También se ha dicho siempre que Jesús es nuestro mejor amigo. Y hace unos meses una amiga me hizo reflexionar sobre si verdaderamente conozco al Señor, si en lo más profundo de mí, le permito que sea mi mejor amigo. Y me di cuenta de que no.
Yo conozco a mi mejor amiga, sé lo que le hace feliz. Pero me di cuenta de que no sé cuántas veces en el Evangelio se dice que Jesús estaba feliz, por qué razón, en qué contexto. Me pregunté, ¿qué hace feliz a mi mejor amigo? Así que lo busqué. Jesús se llenó de alegría cuando vio a los setenta y dos discípulos volver de predicar su Palabra (Lc 10, 17-24). Es decir, al Señor le hace feliz que hablemos de Él.
Le hace feliz que hablemos con Él, porque solo hablando se llega a crear una relación tan fuerte que, en algún momento, deja de necesitar palabras, y empiezan a bastar miradas. Solo tras mil conversaciones compartiendo nuestro interior soy capaz de buscar el bien de mi amigo y hacer lo que necesita sin que me lo pida.
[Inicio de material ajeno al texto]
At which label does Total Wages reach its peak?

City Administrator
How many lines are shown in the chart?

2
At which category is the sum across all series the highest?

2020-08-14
Él hace eso con nosotros. Dios sí nos conoce a fondo, sí busca siempre nuestro bien, sí sabe lo que necesitamos. El Señor siempre tiene la puerta abierta para hablar, siempre sale a nuestro encuentro, busca que le contemos nuestras preocupaciones, nuestras alegrías. Quiere que pidamos Su ayuda, que nos apoyemos en Él y le dejemos actuar. Y cuando nosotros empezamos a hablar con Él, empezamos a quererle más, a entender lo que quiere y lo que pide de nosotros. Y comenzamos a hacerlo de manera natural, porque lo hacemos por Él, por nuestro amigo.
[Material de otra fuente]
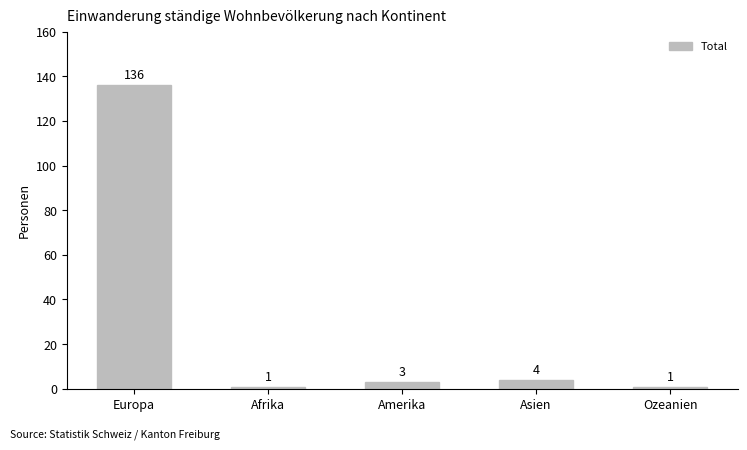

How many values are below 3?

2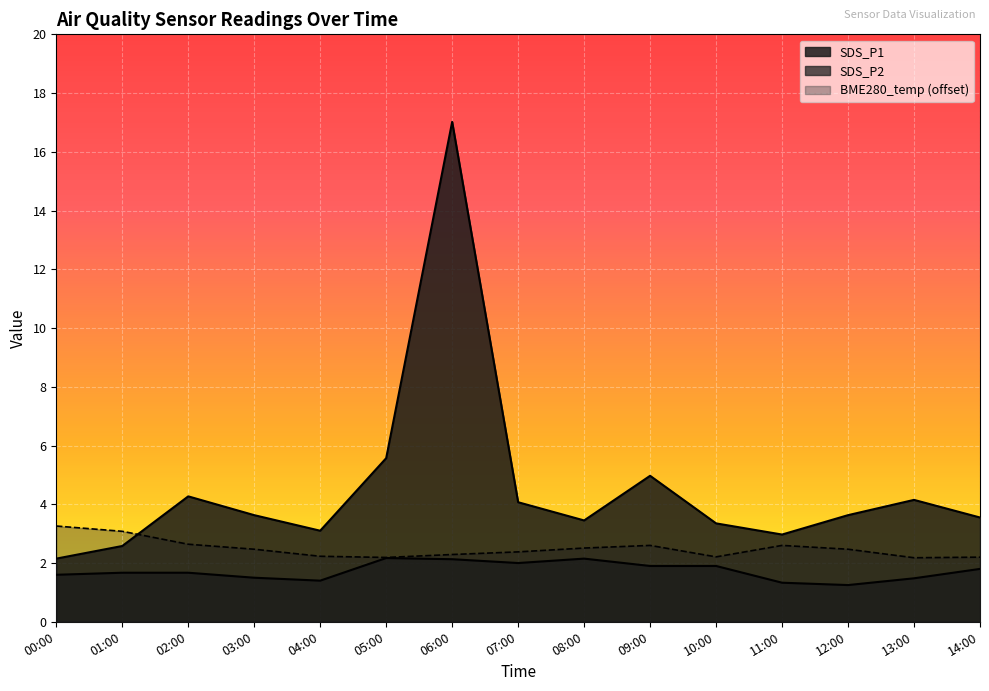

Rank the series by their average value, from lowest to highest.

SDS_P2, BME280_temperature, SDS_P1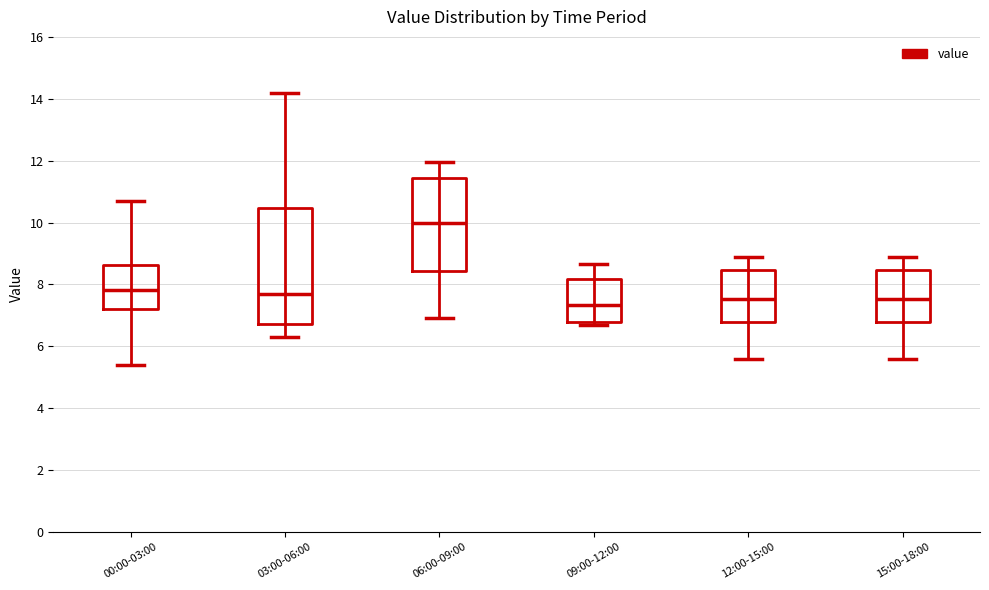

Which box's median line is the lowest?

09:00-12:00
Cuanto más hablo con el Señor, más se llena mi corazón de Él y más presente le tengo. Y de lo que rebosa el corazón habla la boca (Lc 6, 45). Así que, si mi corazón rebosa de Dios, hablaré de Él. Y le haré feliz. Y podré decir que es mi mejor amigo. Porque para Él, yo ya soy la suya. Sólo está esperando.